Before yesterday’s Davis College general assembly and conference kicked off, the almost 400 young people taking part in the student-run simulation of the UN General Assembly heard from Amnesty International Ireland president, Colm O’Gorman.
He urged them before they began debating topics like migration, alternative energy, UN reform, and youth radicalisation to ask “what can we achieve”.
He also warned them to “take responsibility as individuals and members of civic society” and to “stop thinking that all these decisions are made by somebody else”.
“Global displacement is probably the single biggest challenge on the planet with 60m people displaced and 20m refugees. Yet just 10 countries (Turkey, Iraq, Pakistan, Jordan, Lebanon, Chad, DRC, Ethiopia, Kenya, and Uganda) have taken 56% of these displaced people and these 10 countries are only responsible for 2.5% of world GDP, they are some of the poorest countries in the world,” he said.
“Many of the other countries that are not taking their fair share of refugees are bound by UN humanitarian and human rights law to help these displaced people, but they are not implementing this law. They are finding ways to avoid their obligations. The young people here today need to join the dots. When these decisions are made by the EU, they are not made by somebody else.

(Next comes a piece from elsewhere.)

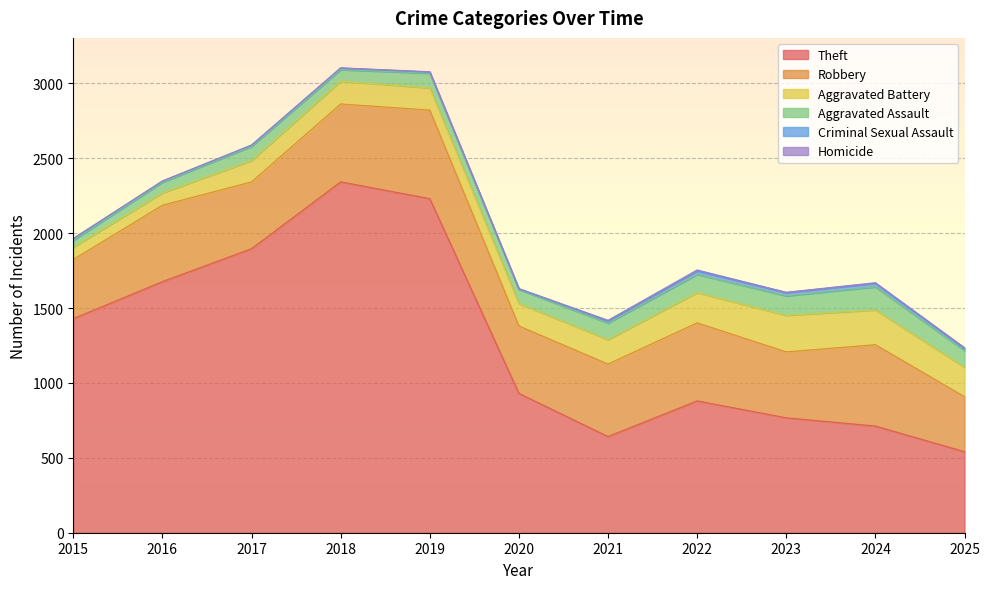

At which category does Theft reach its first local valley?

2021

We are the EU and we have to look at what role we can play to change these decisions.”
Sorcha Gorman, 17, from Loreto Secondary School in Clonmel, Co Tipperary, debated on the “mental well-being of youth” decrying the illusion of ‘a perfect life’ that is being perpetuated by social media.
She called on schools to start paying as much attention to youth wellness and mental health as they do to anti-bullying education.
“Social media is a huge factor in people feeling like they are just not good enough. People only post on social media apps about what is good in their life; their perfect school life, their perfect friends. So we only see the best of other people’s lives and that puts young people under such pressure,” she argued.
She said stigma around mental health still stops young people from talking about anxiety, panic attacks, and depression.
“We talk about everything else but we won’t talk about mental health. It’s still not seen as normal. Schools could help this to change by having more talks around wellness and mental health. I’ve only ever had one class in school on this but numerous talks around bullying”.